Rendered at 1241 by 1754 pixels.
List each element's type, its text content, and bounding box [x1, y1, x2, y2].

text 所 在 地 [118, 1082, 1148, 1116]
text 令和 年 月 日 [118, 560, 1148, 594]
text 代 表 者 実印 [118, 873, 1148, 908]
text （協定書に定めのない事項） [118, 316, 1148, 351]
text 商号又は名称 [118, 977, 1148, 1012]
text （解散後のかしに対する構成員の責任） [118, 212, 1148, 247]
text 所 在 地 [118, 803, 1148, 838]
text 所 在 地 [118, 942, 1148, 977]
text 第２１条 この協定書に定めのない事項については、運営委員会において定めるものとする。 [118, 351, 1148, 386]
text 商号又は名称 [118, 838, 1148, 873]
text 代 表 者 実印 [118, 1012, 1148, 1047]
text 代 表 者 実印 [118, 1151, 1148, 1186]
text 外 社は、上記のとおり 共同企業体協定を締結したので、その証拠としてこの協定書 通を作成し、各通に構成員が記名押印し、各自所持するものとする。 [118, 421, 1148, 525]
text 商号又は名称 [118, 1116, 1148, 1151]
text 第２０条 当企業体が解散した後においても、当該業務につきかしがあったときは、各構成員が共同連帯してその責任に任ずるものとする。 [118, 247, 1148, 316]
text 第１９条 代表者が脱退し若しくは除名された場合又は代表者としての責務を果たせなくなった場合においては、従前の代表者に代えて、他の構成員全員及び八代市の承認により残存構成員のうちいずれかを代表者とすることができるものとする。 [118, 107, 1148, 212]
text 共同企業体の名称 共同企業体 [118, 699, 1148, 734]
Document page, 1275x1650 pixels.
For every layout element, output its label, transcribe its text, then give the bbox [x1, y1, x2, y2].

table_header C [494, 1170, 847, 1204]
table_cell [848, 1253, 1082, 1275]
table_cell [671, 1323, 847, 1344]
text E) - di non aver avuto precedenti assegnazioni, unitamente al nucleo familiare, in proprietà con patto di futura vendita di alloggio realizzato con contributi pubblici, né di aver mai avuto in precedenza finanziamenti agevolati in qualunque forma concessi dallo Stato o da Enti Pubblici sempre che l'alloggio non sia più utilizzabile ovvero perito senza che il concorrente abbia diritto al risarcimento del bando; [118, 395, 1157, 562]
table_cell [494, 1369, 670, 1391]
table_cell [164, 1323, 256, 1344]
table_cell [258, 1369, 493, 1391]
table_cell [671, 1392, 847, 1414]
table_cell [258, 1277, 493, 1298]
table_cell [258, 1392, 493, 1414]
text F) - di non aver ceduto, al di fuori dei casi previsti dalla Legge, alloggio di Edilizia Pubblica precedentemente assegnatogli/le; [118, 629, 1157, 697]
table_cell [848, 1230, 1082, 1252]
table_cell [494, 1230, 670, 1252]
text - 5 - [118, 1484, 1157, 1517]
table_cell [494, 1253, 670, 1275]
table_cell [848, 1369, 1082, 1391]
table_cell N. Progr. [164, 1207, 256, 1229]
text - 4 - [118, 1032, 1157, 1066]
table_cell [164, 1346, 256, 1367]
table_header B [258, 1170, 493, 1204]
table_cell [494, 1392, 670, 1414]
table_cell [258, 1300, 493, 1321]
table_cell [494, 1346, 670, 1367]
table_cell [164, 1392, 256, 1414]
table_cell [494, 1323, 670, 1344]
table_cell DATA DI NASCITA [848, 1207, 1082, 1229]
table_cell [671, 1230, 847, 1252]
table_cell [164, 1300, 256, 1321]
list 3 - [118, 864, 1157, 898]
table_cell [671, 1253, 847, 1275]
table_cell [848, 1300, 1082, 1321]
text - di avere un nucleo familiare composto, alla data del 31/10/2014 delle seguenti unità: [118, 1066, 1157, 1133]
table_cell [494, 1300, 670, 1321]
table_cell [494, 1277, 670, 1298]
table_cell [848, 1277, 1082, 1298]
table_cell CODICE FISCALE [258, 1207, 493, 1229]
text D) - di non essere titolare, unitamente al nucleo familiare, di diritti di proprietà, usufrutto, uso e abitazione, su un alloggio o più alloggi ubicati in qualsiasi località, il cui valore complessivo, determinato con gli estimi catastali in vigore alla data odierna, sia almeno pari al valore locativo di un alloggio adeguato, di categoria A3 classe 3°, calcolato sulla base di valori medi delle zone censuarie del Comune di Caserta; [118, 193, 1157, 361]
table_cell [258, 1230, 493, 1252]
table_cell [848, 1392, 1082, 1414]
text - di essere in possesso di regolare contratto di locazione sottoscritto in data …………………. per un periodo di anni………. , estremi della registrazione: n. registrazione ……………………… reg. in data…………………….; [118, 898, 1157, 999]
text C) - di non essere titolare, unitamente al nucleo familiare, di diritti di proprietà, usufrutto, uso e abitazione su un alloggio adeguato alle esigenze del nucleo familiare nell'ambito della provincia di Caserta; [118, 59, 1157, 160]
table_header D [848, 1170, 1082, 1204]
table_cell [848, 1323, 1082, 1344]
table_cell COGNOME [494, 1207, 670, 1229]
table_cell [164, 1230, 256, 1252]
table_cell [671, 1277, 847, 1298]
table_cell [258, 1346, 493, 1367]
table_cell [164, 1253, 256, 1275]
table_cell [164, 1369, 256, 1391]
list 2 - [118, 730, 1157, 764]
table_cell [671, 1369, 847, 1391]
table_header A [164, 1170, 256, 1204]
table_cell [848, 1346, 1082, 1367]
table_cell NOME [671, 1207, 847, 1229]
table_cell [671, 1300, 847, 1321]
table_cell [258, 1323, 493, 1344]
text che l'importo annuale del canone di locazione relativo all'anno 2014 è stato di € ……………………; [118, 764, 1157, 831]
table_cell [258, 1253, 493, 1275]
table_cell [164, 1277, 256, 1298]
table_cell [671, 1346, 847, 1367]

◆ **EXERCISE DIRECTIONS**
Retype the entries exactly; leave nothing out.

◆ **TASK RESULT**
Rendered at 1241 by 1754 pixels.
List each element's type, its text content, and bounding box [x1, y1, x2, y2].

text 所 在 地 [118, 1082, 1148, 1116]
text 令和 年 月 日 [118, 560, 1148, 594]
text 代 表 者 実印 [118, 873, 1148, 908]
text （協定書に定めのない事項） [118, 316, 1148, 351]
text 商号又は名称 [118, 977, 1148, 1012]
text （解散後のかしに対する構成員の責任） [118, 212, 1148, 247]
text 所 在 地 [118, 803, 1148, 838]
text 所 在 地 [118, 942, 1148, 977]
text 第２１条 この協定書に定めのない事項については、運営委員会において定めるものとする。 [118, 351, 1148, 386]
text 商号又は名称 [118, 838, 1148, 873]
text 代 表 者 実印 [118, 1012, 1148, 1047]
text 代 表 者 実印 [118, 1151, 1148, 1186]
text 外 社は、上記のとおり 共同企業体協定を締結したので、その証拠としてこの協定書 通を作成し、各通に構成員が記名押印し、各自所持するものとする。 [118, 421, 1148, 525]
text 商号又は名称 [118, 1116, 1148, 1151]
text 第２０条 当企業体が解散した後においても、当該業務につきかしがあったときは、各構成員が共同連帯してその責任に任ずるものとする。 [118, 247, 1148, 316]
text 第１９条 代表者が脱退し若しくは除名された場合又は代表者としての責務を果たせなくなった場合においては、従前の代表者に代えて、他の構成員全員及び八代市の承認により残存構成員のうちいずれかを代表者とすることができるものとする。 [118, 107, 1148, 212]
text 共同企業体の名称 共同企業体 [118, 699, 1148, 734]
Document page, 1275x1650 pixels.
For every layout element, output its label, transcribe its text, then give the bbox [x1, y1, x2, y2].

table_header C [494, 1170, 847, 1204]
table_cell [848, 1253, 1082, 1275]
table_cell [671, 1323, 847, 1344]
text E) - di non aver avuto precedenti assegnazioni, unitamente al nucleo familiare, in proprietà con patto di futura vendita di alloggio realizzato con contributi pubblici, né di aver mai avuto in precedenza finanziamenti agevolati in qualunque forma concessi dallo Stato o da Enti Pubblici sempre che l'alloggio non sia più utilizzabile ovvero perito senza che il concorrente abbia diritto al risarcimento del bando; [118, 395, 1157, 562]
table_cell [494, 1369, 670, 1391]
table_cell [164, 1323, 256, 1344]
table_cell [258, 1369, 493, 1391]
table_cell [671, 1392, 847, 1414]
table_cell [258, 1277, 493, 1298]
table_cell [258, 1392, 493, 1414]
text F) - di non aver ceduto, al di fuori dei casi previsti dalla Legge, alloggio di Edilizia Pubblica precedentemente assegnatogli/le; [118, 629, 1157, 697]
table_cell [848, 1230, 1082, 1252]
table_cell [494, 1230, 670, 1252]
text - 5 - [118, 1484, 1157, 1517]
table_cell [494, 1253, 670, 1275]
table_cell [848, 1369, 1082, 1391]
table_cell N. Progr. [164, 1207, 256, 1229]
text - 4 - [118, 1032, 1157, 1066]
table_cell [164, 1346, 256, 1367]
table_header B [258, 1170, 493, 1204]
table_cell [494, 1392, 670, 1414]
table_cell [258, 1300, 493, 1321]
table_cell [494, 1346, 670, 1367]
table_cell [164, 1392, 256, 1414]
table_cell [494, 1323, 670, 1344]
table_cell DATA DI NASCITA [848, 1207, 1082, 1229]
table_cell [671, 1230, 847, 1252]
table_cell [164, 1300, 256, 1321]
list 3 - [118, 864, 1157, 898]
table_cell [671, 1253, 847, 1275]
table_cell [848, 1300, 1082, 1321]
text - di avere un nucleo familiare composto, alla data del 31/10/2014 delle seguenti unità: [118, 1066, 1157, 1133]
table_cell [494, 1300, 670, 1321]
table_cell [494, 1277, 670, 1298]
table_cell [848, 1277, 1082, 1298]
table_cell CODICE FISCALE [258, 1207, 493, 1229]
text D) - di non essere titolare, unitamente al nucleo familiare, di diritti di proprietà, usufrutto, uso e abitazione, su un alloggio o più alloggi ubicati in qualsiasi località, il cui valore complessivo, determinato con gli estimi catastali in vigore alla data odierna, sia almeno pari al valore locativo di un alloggio adeguato, di categoria A3 classe 3°, calcolato sulla base di valori medi delle zone censuarie del Comune di Caserta; [118, 193, 1157, 361]
table_cell [258, 1230, 493, 1252]
table_cell [848, 1392, 1082, 1414]
text - di essere in possesso di regolare contratto di locazione sottoscritto in data …………………. per un periodo di anni………. , estremi della registrazione: n. registrazione ……………………… reg. in data…………………….; [118, 898, 1157, 999]
text C) - di non essere titolare, unitamente al nucleo familiare, di diritti di proprietà, usufrutto, uso e abitazione su un alloggio adeguato alle esigenze del nucleo familiare nell'ambito della provincia di Caserta; [118, 59, 1157, 160]
table_header D [848, 1170, 1082, 1204]
table_cell [848, 1323, 1082, 1344]
table_cell COGNOME [494, 1207, 670, 1229]
table_cell [164, 1230, 256, 1252]
table_cell [671, 1277, 847, 1298]
table_cell [258, 1346, 493, 1367]
table_cell [164, 1253, 256, 1275]
table_cell [164, 1369, 256, 1391]
list 2 - [118, 730, 1157, 764]
table_cell [671, 1369, 847, 1391]
table_header A [164, 1170, 256, 1204]
table_cell [848, 1346, 1082, 1367]
table_cell NOME [671, 1207, 847, 1229]
table_cell [671, 1300, 847, 1321]
table_cell [258, 1323, 493, 1344]
text che l'importo annuale del canone di locazione relativo all'anno 2014 è stato di € ……………………; [118, 764, 1157, 831]
table_cell [258, 1253, 493, 1275]
table_cell [164, 1277, 256, 1298]
table_cell [671, 1346, 847, 1367]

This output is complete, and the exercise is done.